Dataset content Start Marker
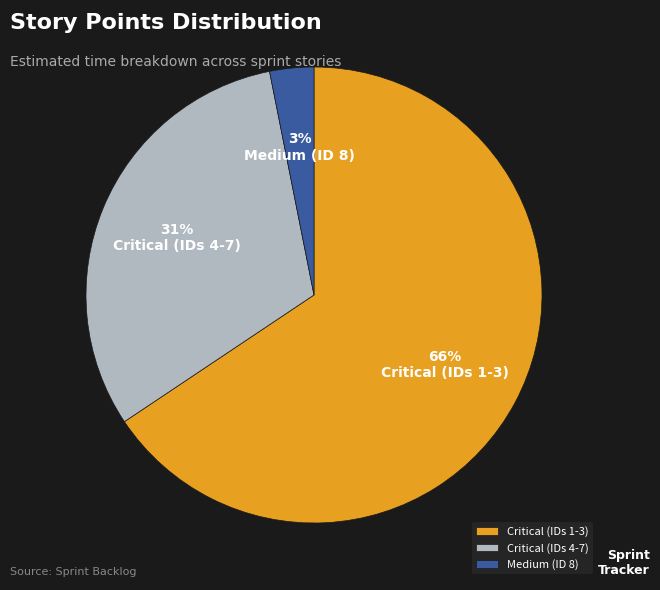

How many slices are in this pie chart?

3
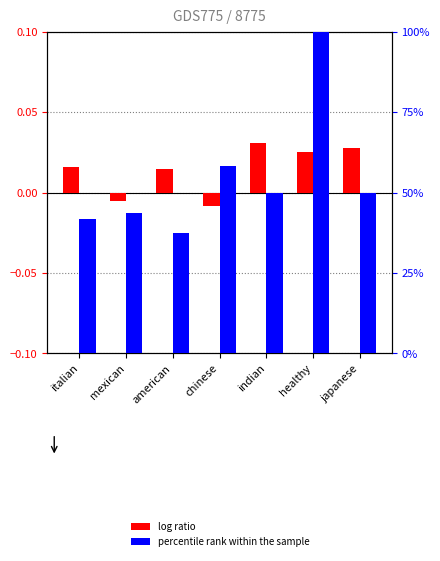

True or false: log ratio has a value of 0.0 at healthy.

True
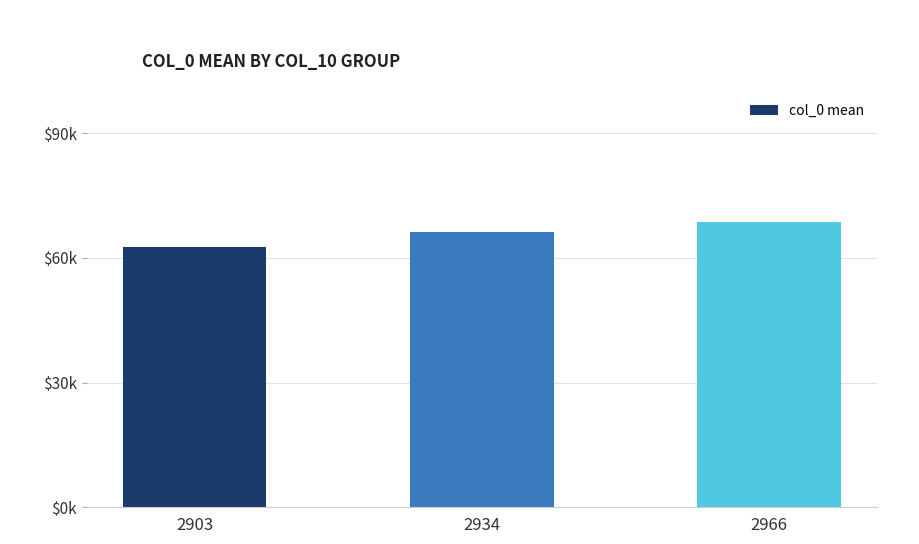

How many values exceed 66312?

2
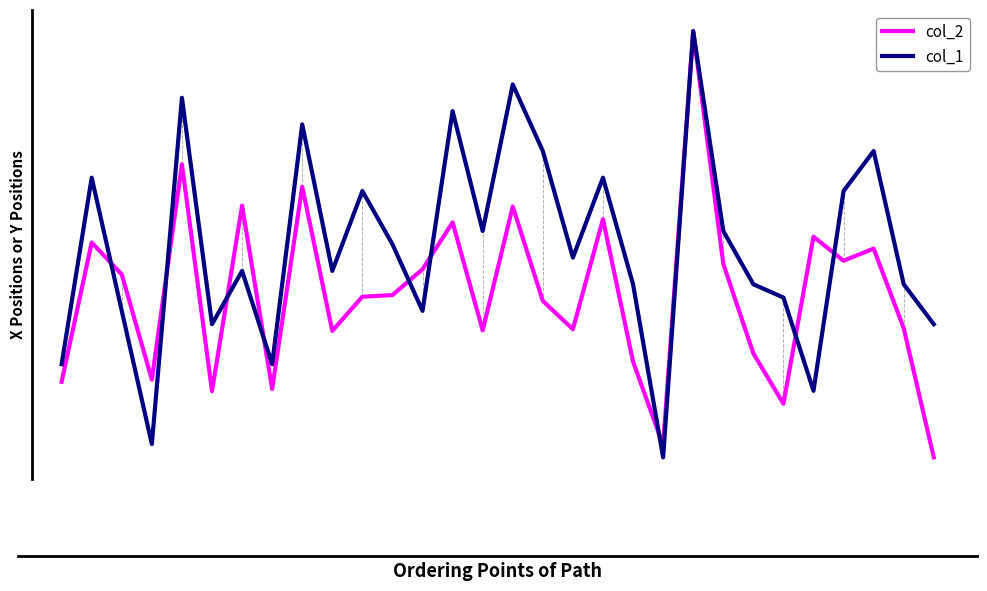

Rank the series at 19 from lowest to highest value.

col_2, col_1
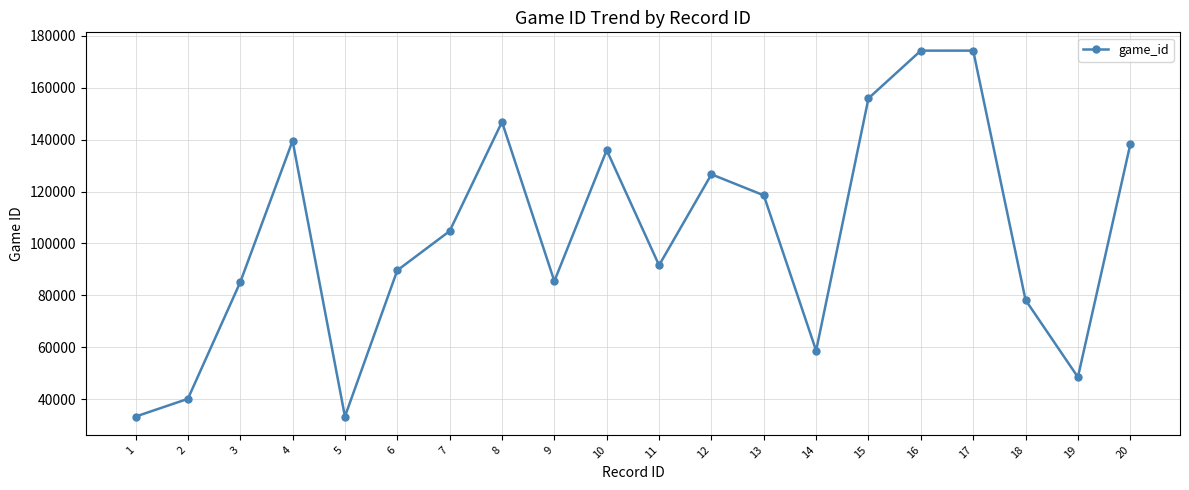

Which has a higher value, 10 or 15?

15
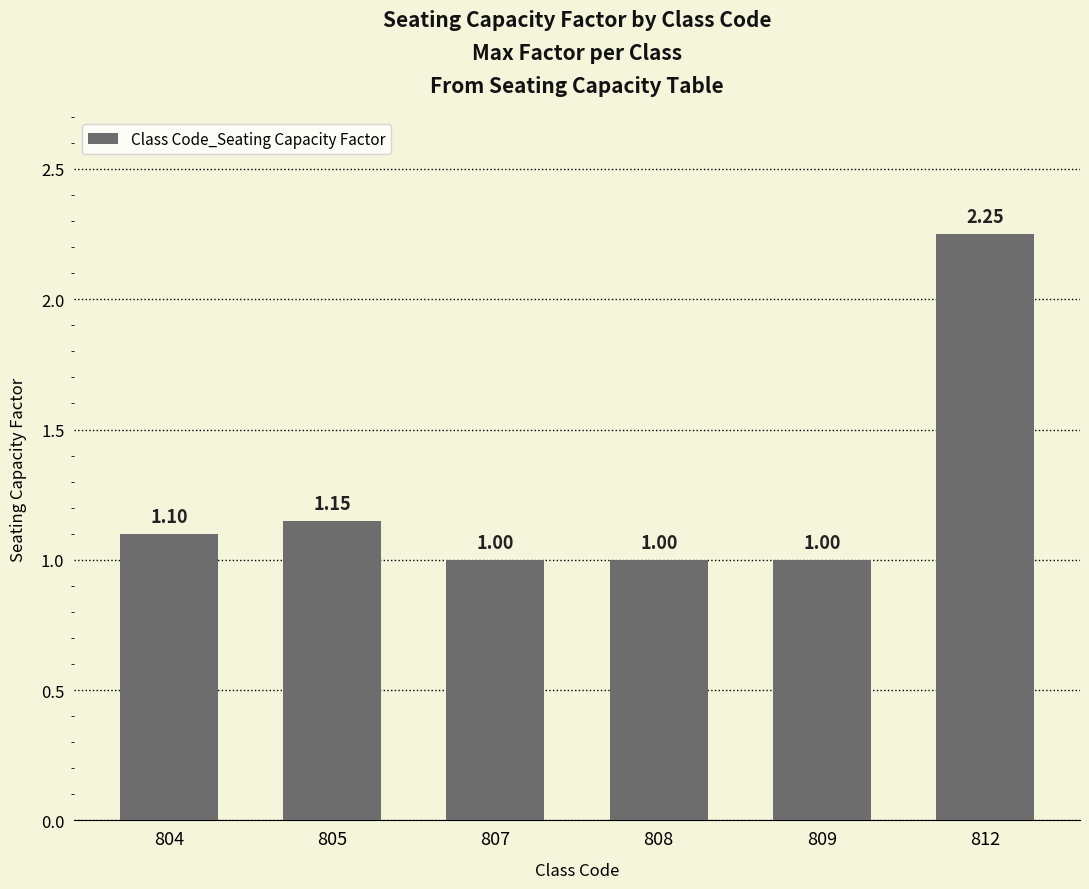

What is the sum of all values?

7.5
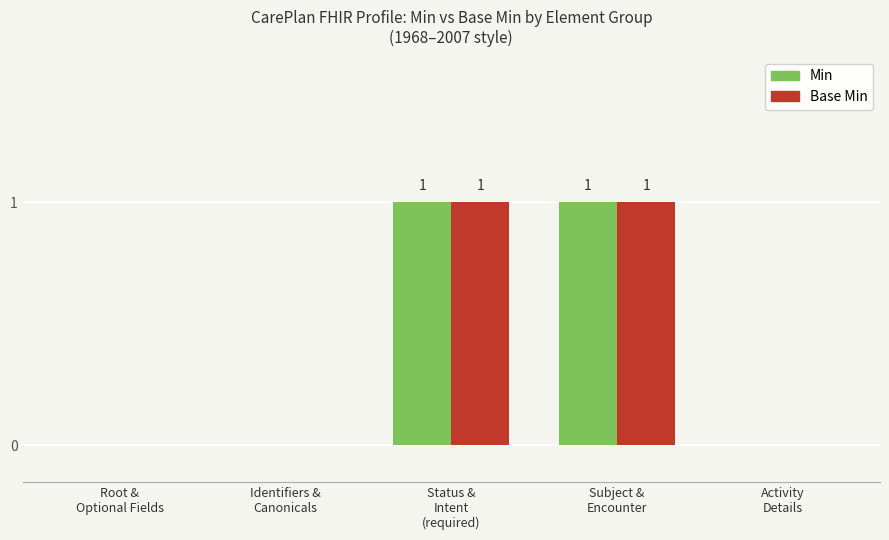

Are the bars grouped side by side (vs. stacked)?

Yes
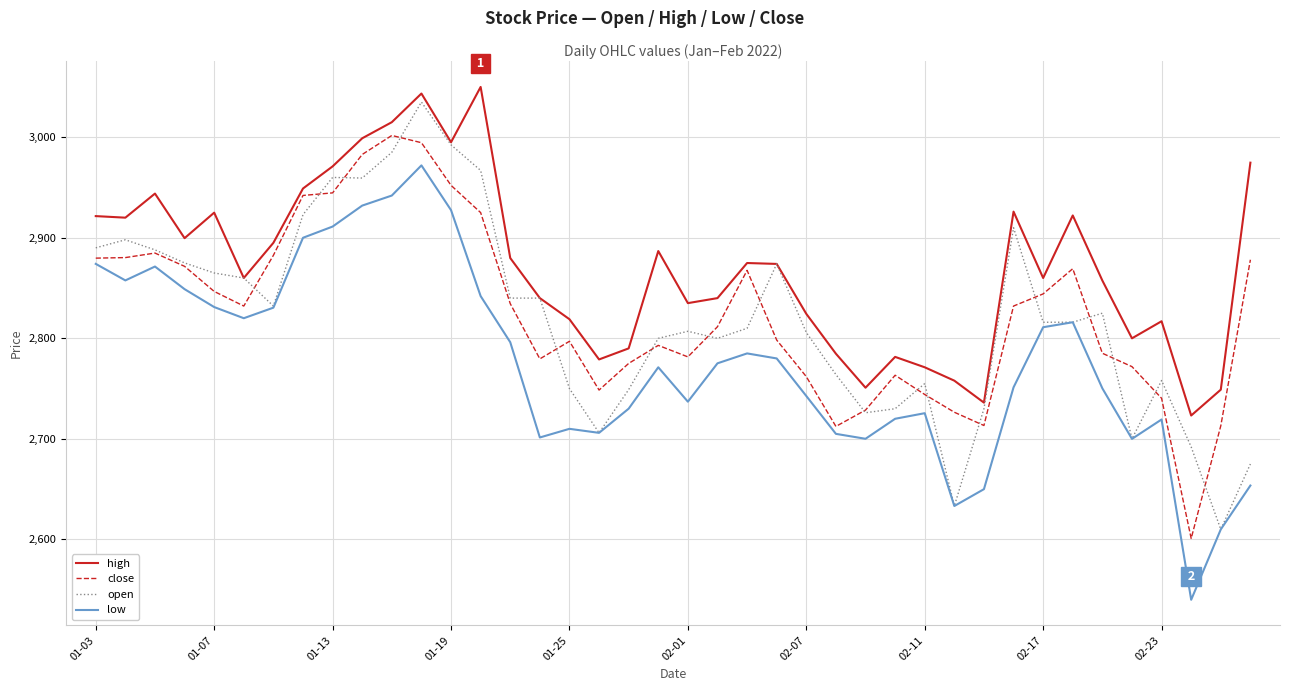

What is the lowest value of the low series?

2540.0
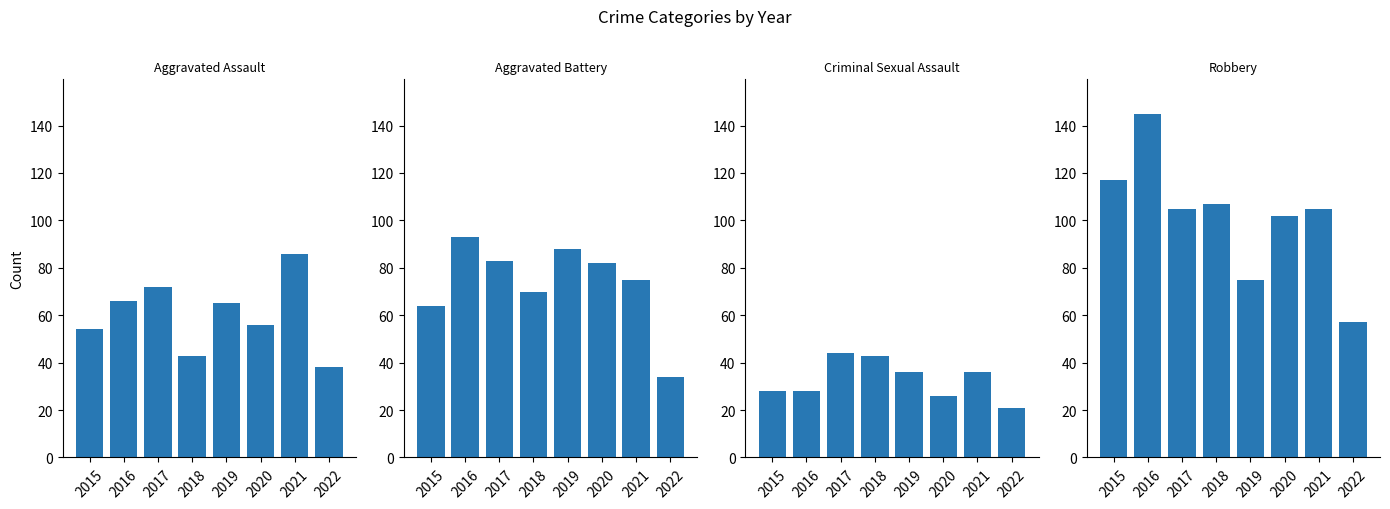

At which category does the chart reach its minimum across all series?

2022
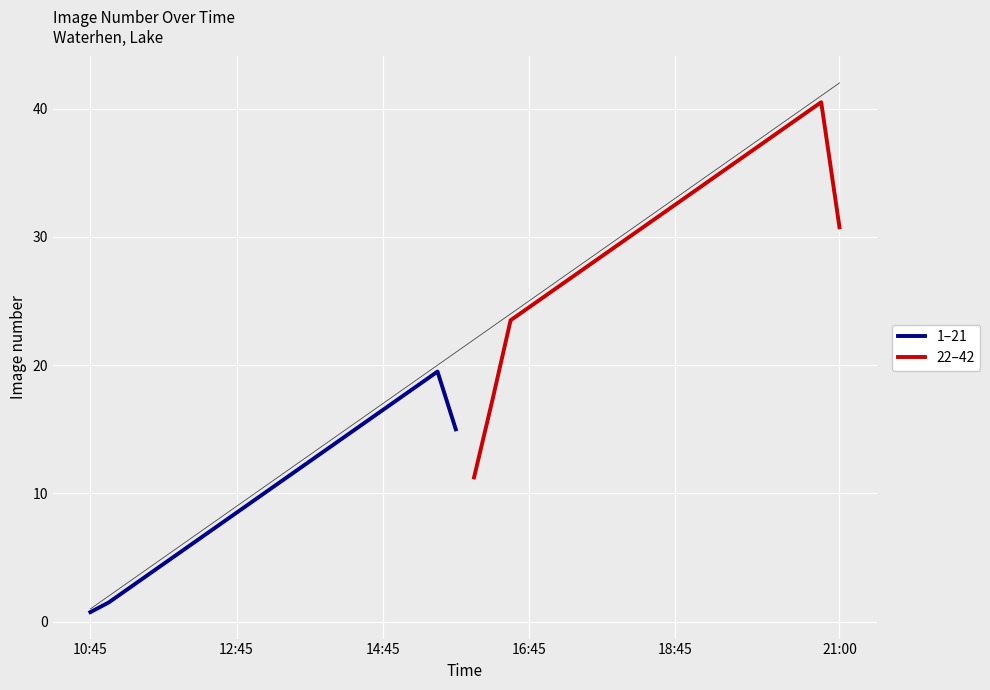

Where is the first local maximum for 1–21?

19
Dataset content End Marker
Could you rewrite the lines above, replacing "pie chart" with "donut chart" and keeping everything else the same? Leave the pictures out of your version.

■ Reply to the exercise
How many slices are in this donut chart?

3

True or false: log ratio has a value of 0.0 at healthy.

True

How many values exceed 66312?

2

Rank the series at 19 from lowest to highest value.

col_2, col_1

Which has a higher value, 10 or 15?

15

What is the sum of all values?

7.5

Are the bars grouped side by side (vs. stacked)?

Yes

What is the lowest value of the low series?

2540.0

At which category does the chart reach its minimum across all series?

2022

Where is the first local maximum for 1–21?

19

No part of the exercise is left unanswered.